═══ Passage provided

Haskell: Let, Where, Guards

Note

These slides are also available in PDF format: 4:3 PDF, 16:9 PDF, 16:10 PDF.

Learning Group Activity

Review the LGA with your group.

  1. Describe your implementation to your group.
  2. Group members: how might you have implemented differently?

LGA: Euclid’s GCD

The GCD of \(a\) and \(b\) is:

  • \(a\) if \(b = 0\)
  • \(\gcd\left(b, a \bmod b\right)\) otherwise

More info about why this is so can be found at
../_images/euclid.jpg

Implementation in Haskell

gcd' :: (Integral a) => a -> a -> a
gcd' a 0 = a
gcd' a b = gcd' b (a `mod` b)

LGA: Filter

filter: takes a function f and a list, and gives the list for which f returns True on the element:

GHCi> filter odd [1..10]
[1,3,5,7,9]

Implementation in Haskell

filter' :: (a -> Bool) -> [a] -> [a]
filter' _ [] = []
filter' f (x:xs) = if f x
                     then x : filter' f xs
                     else filter' f xs

LGA: Split Words

Problem: have list of word lengths and a string without spaces, separate to a list of words:

GHCi> splitWords [5,4,3,3] "greeneggsandham"
["green","eggs","and","ham"]

Implementation in Haskell

splitWords :: [Int] -> String -> [String]
splitWords [] _ = []
splitWords (x:xs) st = (take x st) : (splitWords xs
                                           (drop x st))

Let Expression

let is an expression in Haskell to bind a variable to a value within the expression:

let v1 = expr1; ... in expr

Example

filter' f (x:xs) = let r = filter' f xs in
                    if f x then x : r
                           else r

Where

where is a syntatic construct in Haskell to bind a variable to a value:

expr where v1 = expr1

Example

filter' f (x:xs) = if f x then x : r else r
                   where r = filter' f xs

Unlike let, where is whitespace sensitive. More on this later.

Where & Pattern Matching

One advantage of where is the ability to use pattern matching in cases:

initials :: String -> String -> String
initials first last = [f] ++ ". " ++ [l] ++ "."
                      where (f:_) = first
                            (l:_) = last

Let, Where, and Functions

You can define locally bound functions in a let or where:

-- using let
doubleList :: (Num a) => [a] -> [a]
doubleList xs = let double = x * 2 in
                map double xs

-- using where
doubleList :: (Num a) => [a] -> [a]
doubleList xs = map double xs
                where double = x * 2

Case Expression

Haskell has a case expression:

case expr of
  pattern1 -> result1
  pattern2 -> result2
    ....   ->   ...

══════
═══ Raw data

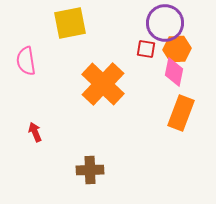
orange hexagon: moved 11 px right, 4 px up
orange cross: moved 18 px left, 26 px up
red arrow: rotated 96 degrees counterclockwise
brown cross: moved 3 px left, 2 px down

══════

- [Given exercise]: Decide whether each of the following statements agrees with the Haskell text. Answer yes or no, and quote the words from the text that settle it. 1. Where is whitespace sensitive, but let is not. 2. The text describes let as a syntactic construct rather than an expression. 3. Applying filter odd to [1..10] gives [2,4,6,8,10].

- [Problem solution]:
1. Yes: "Unlike let, where is whitespace sensitive."
2. No: "let is an expression in Haskell to bind a variable to a value within the expression"
3. No: "GHCi> filter odd [1..10]" returns "[1,3,5,7,9]"